Exercise brief —
Transcribe the listing underneath, keeping each word exact and omitting the images.
· · ·
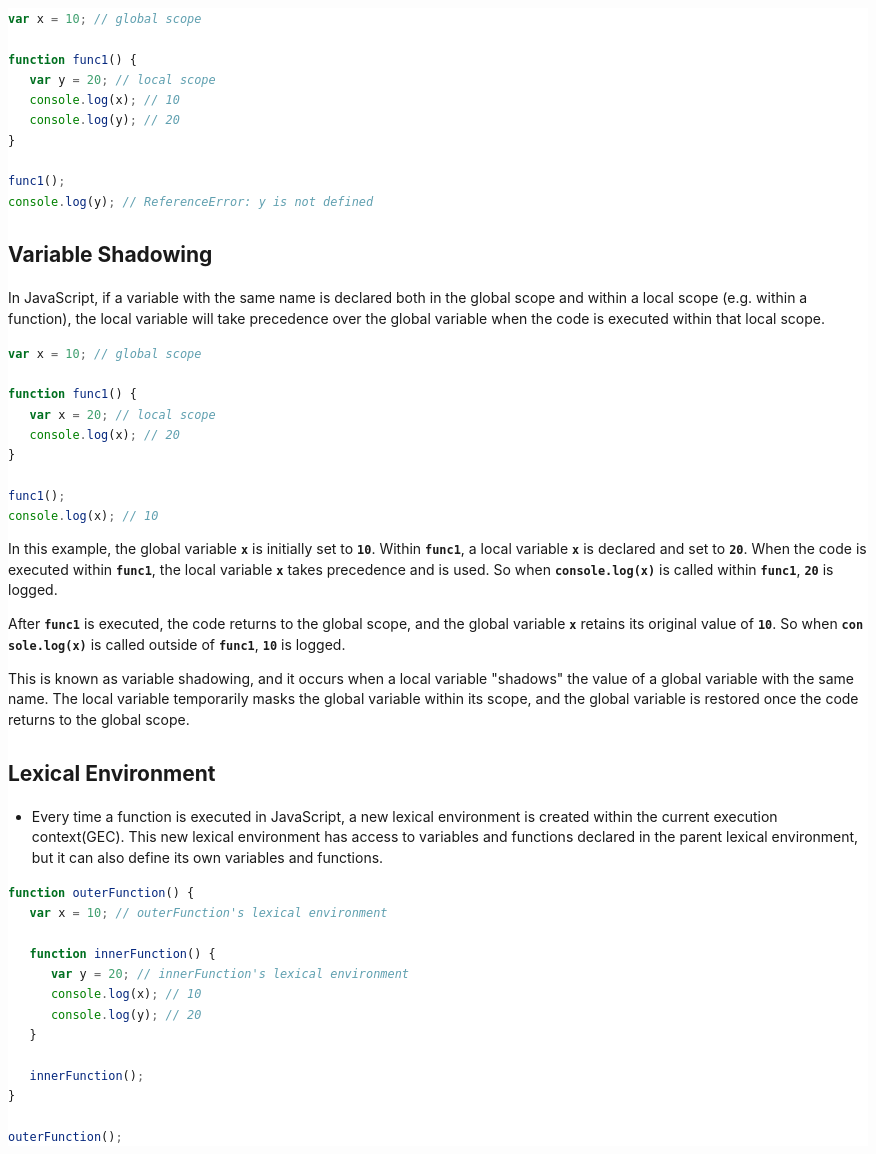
 ```jsx
var x = 10; // global scope

function func1() {
   var y = 20; // local scope
   console.log(x); // 10
   console.log(y); // 20
}

func1();
console.log(y); // ReferenceError: y is not defined
```

## Variable Shadowing

In JavaScript, if a variable with the same name is declared both in the global scope and within a local scope (e.g. within a function), the local variable will take precedence over the global variable when the code is executed within that local scope.

```jsx
var x = 10; // global scope

function func1() {
   var x = 20; // local scope
   console.log(x); // 20
}

func1();
console.log(x); // 10
```

In this example, the global variable **`x`** is initially set to **`10`**. Within **`func1`**, a local variable **`x`** is declared and set to **`20`**. When the code is executed within **`func1`**, the local variable **`x`** takes precedence and is used. So when **`console.log(x)`** is called within **`func1`**, **`20`** is logged.

After **`func1`** is executed, the code returns to the global scope, and the global variable **`x`** retains its original value of **`10`**. So when **`console.log(x)`** is called outside of **`func1`**, **`10`** is logged.

This is known as variable shadowing, and it occurs when a local variable "shadows" the value of a global variable with the same name. The local variable temporarily masks the global variable within its scope, and the global variable is restored once the code returns to the global scope.

## Lexical Environment

- Every time a function is executed in JavaScript, a new lexical environment is created within the current execution context(GEC). This new lexical environment has access to variables and functions declared in the parent lexical environment, but it can also define its own variables and functions.

```jsx
function outerFunction() {
   var x = 10; // outerFunction's lexical environment

   function innerFunction() {
      var y = 20; // innerFunction's lexical environment
      console.log(x); // 10
      console.log(y); // 20
   }

   innerFunction();
}

outerFunction();
```

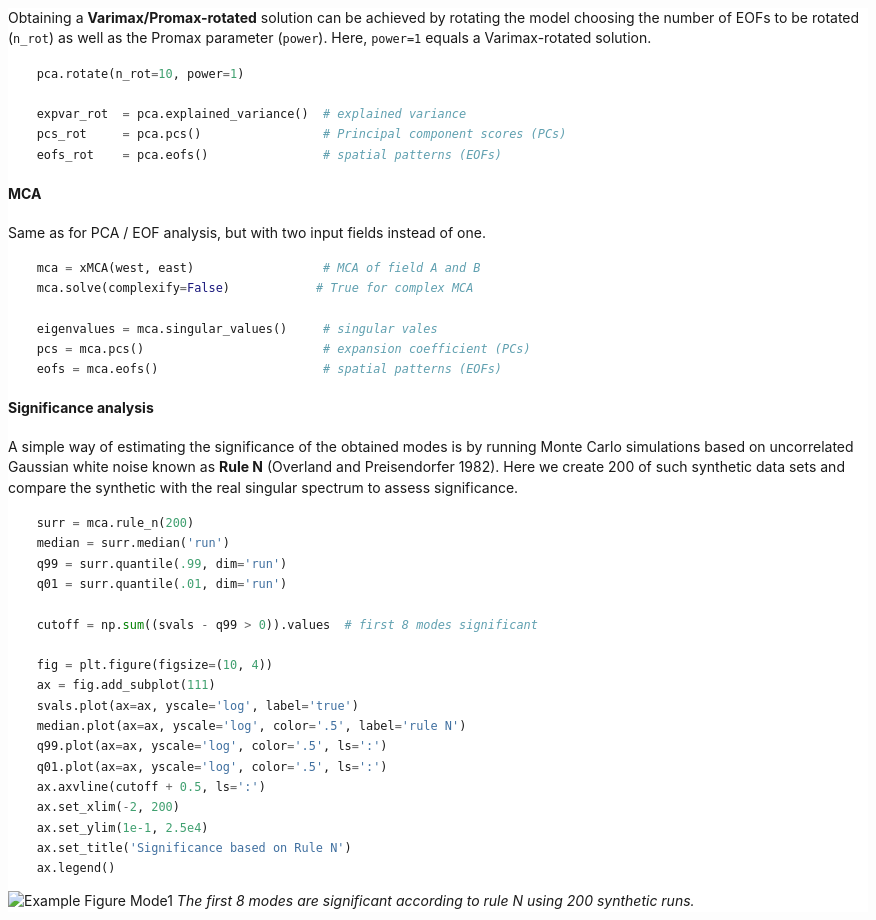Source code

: Obtaining a **Varimax/Promax-rotated** solution can be achieved by rotating
the model choosing the number of EOFs to be rotated (`n_rot`) as well as the
Promax parameter (`power`). Here, `power=1` equals a Varimax-rotated solution.
```py
    pca.rotate(n_rot=10, power=1)

    expvar_rot  = pca.explained_variance()  # explained variance
    pcs_rot     = pca.pcs()                 # Principal component scores (PCs)
    eofs_rot    = pca.eofs()                # spatial patterns (EOFs)
```

#### MCA
Same as for PCA / EOF analysis, but with two input fields instead of
one.
```py    
    mca = xMCA(west, east)                  # MCA of field A and B
    mca.solve(complexify=False)            # True for complex MCA

    eigenvalues = mca.singular_values()     # singular vales
    pcs = mca.pcs()                         # expansion coefficient (PCs)
    eofs = mca.eofs()                       # spatial patterns (EOFs)
```

#### Significance analysis
A simple way of estimating the significance of the obtained modes is by
running Monte Carlo simulations based on uncorrelated Gaussian white
noise known as **Rule N** (Overland and Preisendorfer 1982). Here we create 200 of such synthetic data sets and compare the synthetic with the real singular spectrum to assess significance.

```py    
    surr = mca.rule_n(200)
    median = surr.median('run')
    q99 = surr.quantile(.99, dim='run')
    q01 = surr.quantile(.01, dim='run')

    cutoff = np.sum((svals - q99 > 0)).values  # first 8 modes significant

    fig = plt.figure(figsize=(10, 4))
    ax = fig.add_subplot(111)
    svals.plot(ax=ax, yscale='log', label='true')
    median.plot(ax=ax, yscale='log', color='.5', label='rule N')
    q99.plot(ax=ax, yscale='log', color='.5', ls=':')
    q01.plot(ax=ax, yscale='log', color='.5', ls=':')
    ax.axvline(cutoff + 0.5, ls=':')
    ax.set_xlim(-2, 200)
    ax.set_ylim(1e-1, 2.5e4)
    ax.set_title('Significance based on Rule N')
    ax.legend()
```

![Example Figure Mode1](figs/rule-n.png)
*The first 8 modes are significant according to rule N using 200 synthetic runs.*

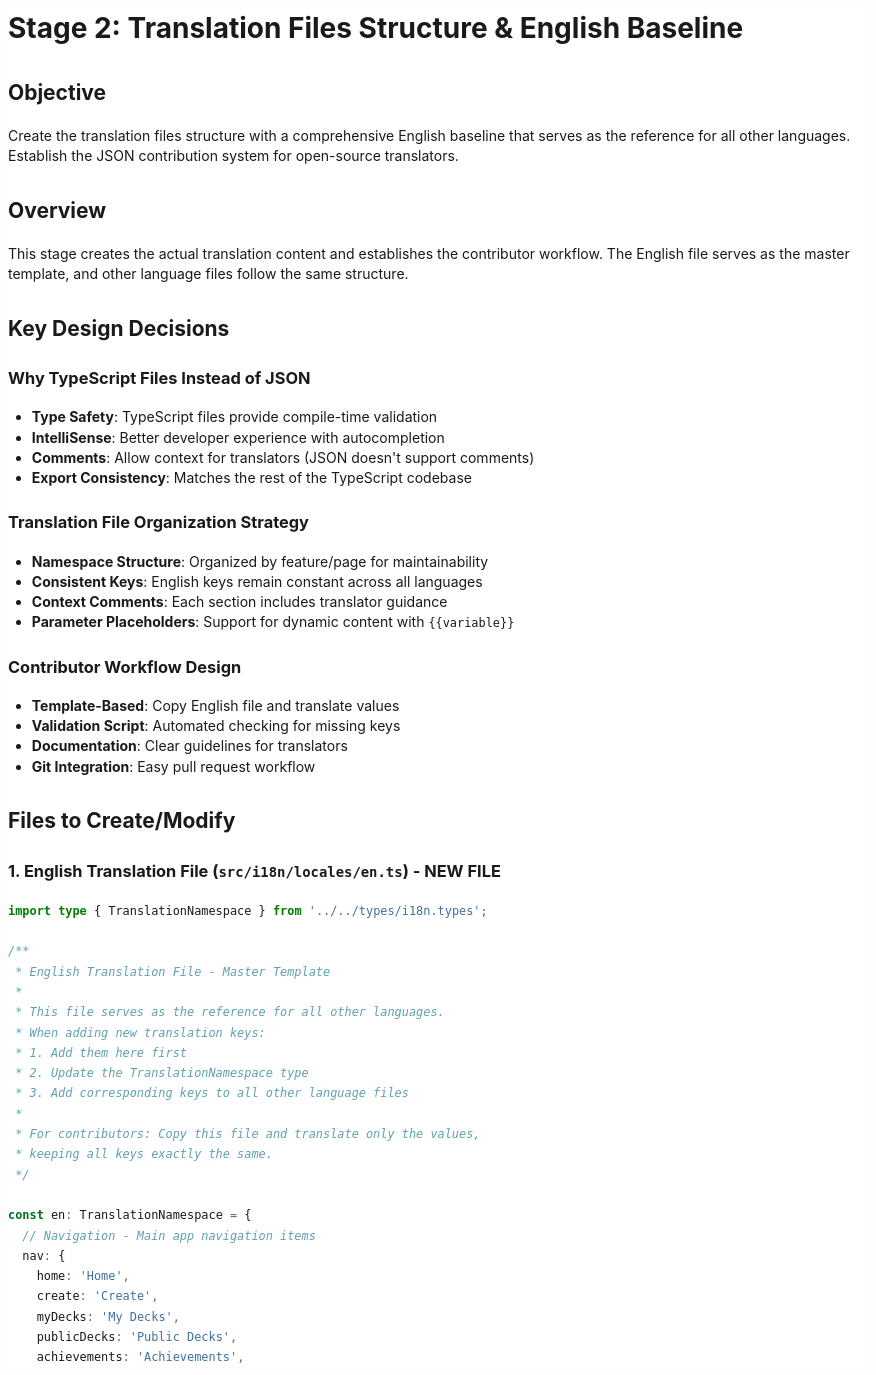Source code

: # Stage 2: Translation Files Structure & English Baseline

## Objective
Create the translation files structure with a comprehensive English baseline that serves as the reference for all other languages. Establish the JSON contribution system for open-source translators.

## Overview
This stage creates the actual translation content and establishes the contributor workflow. The English file serves as the master template, and other language files follow the same structure.

## Key Design Decisions

### Why TypeScript Files Instead of JSON
- **Type Safety**: TypeScript files provide compile-time validation
- **IntelliSense**: Better developer experience with autocompletion
- **Comments**: Allow context for translators (JSON doesn't support comments)
- **Export Consistency**: Matches the rest of the TypeScript codebase

### Translation File Organization Strategy
- **Namespace Structure**: Organized by feature/page for maintainability
- **Consistent Keys**: English keys remain constant across all languages
- **Context Comments**: Each section includes translator guidance
- **Parameter Placeholders**: Support for dynamic content with `{{variable}}`

### Contributor Workflow Design
- **Template-Based**: Copy English file and translate values
- **Validation Script**: Automated checking for missing keys
- **Documentation**: Clear guidelines for translators
- **Git Integration**: Easy pull request workflow

## Files to Create/Modify

### 1. English Translation File (`src/i18n/locales/en.ts`) - NEW FILE

```typescript
import type { TranslationNamespace } from '../../types/i18n.types';

/**
 * English Translation File - Master Template
 * 
 * This file serves as the reference for all other languages.
 * When adding new translation keys:
 * 1. Add them here first
 * 2. Update the TranslationNamespace type
 * 3. Add corresponding keys to all other language files
 * 
 * For contributors: Copy this file and translate only the values,
 * keeping all keys exactly the same.
 */

const en: TranslationNamespace = {
  // Navigation - Main app navigation items
  nav: {
    home: 'Home',
    create: 'Create',
    myDecks: 'My Decks',
    publicDecks: 'Public Decks',
    achievements: 'Achievements',
```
· · ·
Reply to the task —
 ```jsx
var x = 10; // global scope

function func1() {
   var y = 20; // local scope
   console.log(x); // 10
   console.log(y); // 20
}

func1();
console.log(y); // ReferenceError: y is not defined
```

## Variable Shadowing

In JavaScript, if a variable with the same name is declared both in the global scope and within a local scope (e.g. within a function), the local variable will take precedence over the global variable when the code is executed within that local scope.

```jsx
var x = 10; // global scope

function func1() {
   var x = 20; // local scope
   console.log(x); // 20
}

func1();
console.log(x); // 10
```

In this example, the global variable **`x`** is initially set to **`10`**. Within **`func1`**, a local variable **`x`** is declared and set to **`20`**. When the code is executed within **`func1`**, the local variable **`x`** takes precedence and is used. So when **`console.log(x)`** is called within **`func1`**, **`20`** is logged.

After **`func1`** is executed, the code returns to the global scope, and the global variable **`x`** retains its original value of **`10`**. So when **`console.log(x)`** is called outside of **`func1`**, **`10`** is logged.

This is known as variable shadowing, and it occurs when a local variable "shadows" the value of a global variable with the same name. The local variable temporarily masks the global variable within its scope, and the global variable is restored once the code returns to the global scope.

## Lexical Environment

- Every time a function is executed in JavaScript, a new lexical environment is created within the current execution context(GEC). This new lexical environment has access to variables and functions declared in the parent lexical environment, but it can also define its own variables and functions.

```jsx
function outerFunction() {
   var x = 10; // outerFunction's lexical environment

   function innerFunction() {
      var y = 20; // innerFunction's lexical environment
      console.log(x); // 10
      console.log(y); // 20
   }

   innerFunction();
}

outerFunction();
```

Source code

: Obtaining a **Varimax/Promax-rotated** solution can be achieved by rotating
the model choosing the number of EOFs to be rotated (`n_rot`) as well as the
Promax parameter (`power`). Here, `power=1` equals a Varimax-rotated solution.
```py
    pca.rotate(n_rot=10, power=1)

    expvar_rot  = pca.explained_variance()  # explained variance
    pcs_rot     = pca.pcs()                 # Principal component scores (PCs)
    eofs_rot    = pca.eofs()                # spatial patterns (EOFs)
```

#### MCA
Same as for PCA / EOF analysis, but with two input fields instead of
one.
```py    
    mca = xMCA(west, east)                  # MCA of field A and B
    mca.solve(complexify=False)            # True for complex MCA

    eigenvalues = mca.singular_values()     # singular vales
    pcs = mca.pcs()                         # expansion coefficient (PCs)
    eofs = mca.eofs()                       # spatial patterns (EOFs)
```

#### Significance analysis
A simple way of estimating the significance of the obtained modes is by
running Monte Carlo simulations based on uncorrelated Gaussian white
noise known as **Rule N** (Overland and Preisendorfer 1982). Here we create 200 of such synthetic data sets and compare the synthetic with the real singular spectrum to assess significance.

```py    
    surr = mca.rule_n(200)
    median = surr.median('run')
    q99 = surr.quantile(.99, dim='run')
    q01 = surr.quantile(.01, dim='run')

    cutoff = np.sum((svals - q99 > 0)).values  # first 8 modes significant

    fig = plt.figure(figsize=(10, 4))
    ax = fig.add_subplot(111)
    svals.plot(ax=ax, yscale='log', label='true')
    median.plot(ax=ax, yscale='log', color='.5', label='rule N')
    q99.plot(ax=ax, yscale='log', color='.5', ls=':')
    q01.plot(ax=ax, yscale='log', color='.5', ls=':')
    ax.axvline(cutoff + 0.5, ls=':')
    ax.set_xlim(-2, 200)
    ax.set_ylim(1e-1, 2.5e4)
    ax.set_title('Significance based on Rule N')
    ax.legend()
```

![Example Figure Mode1](figs/rule-n.png)
*The first 8 modes are significant according to rule N using 200 synthetic runs.*

Source code

: # Stage 2: Translation Files Structure & English Baseline

## Objective
Create the translation files structure with a comprehensive English baseline that serves as the reference for all other languages. Establish the JSON contribution system for open-source translators.

## Overview
This stage creates the actual translation content and establishes the contributor workflow. The English file serves as the master template, and other language files follow the same structure.

## Key Design Decisions

### Why TypeScript Files Instead of JSON
- **Type Safety**: TypeScript files provide compile-time validation
- **IntelliSense**: Better developer experience with autocompletion
- **Comments**: Allow context for translators (JSON doesn't support comments)
- **Export Consistency**: Matches the rest of the TypeScript codebase

### Translation File Organization Strategy
- **Namespace Structure**: Organized by feature/page for maintainability
- **Consistent Keys**: English keys remain constant across all languages
- **Context Comments**: Each section includes translator guidance
- **Parameter Placeholders**: Support for dynamic content with `{{variable}}`

### Contributor Workflow Design
- **Template-Based**: Copy English file and translate values
- **Validation Script**: Automated checking for missing keys
- **Documentation**: Clear guidelines for translators
- **Git Integration**: Easy pull request workflow

## Files to Create/Modify

### 1. English Translation File (`src/i18n/locales/en.ts`) - NEW FILE

```typescript
import type { TranslationNamespace } from '../../types/i18n.types';

/**
 * English Translation File - Master Template
 * 
 * This file serves as the reference for all other languages.
 * When adding new translation keys:
 * 1. Add them here first
 * 2. Update the TranslationNamespace type
 * 3. Add corresponding keys to all other language files
 * 
 * For contributors: Copy this file and translate only the values,
 * keeping all keys exactly the same.
 */

const en: TranslationNamespace = {
  // Navigation - Main app navigation items
  nav: {
    home: 'Home',
    create: 'Create',
    myDecks: 'My Decks',
    publicDecks: 'Public Decks',
    achievements: 'Achievements',
```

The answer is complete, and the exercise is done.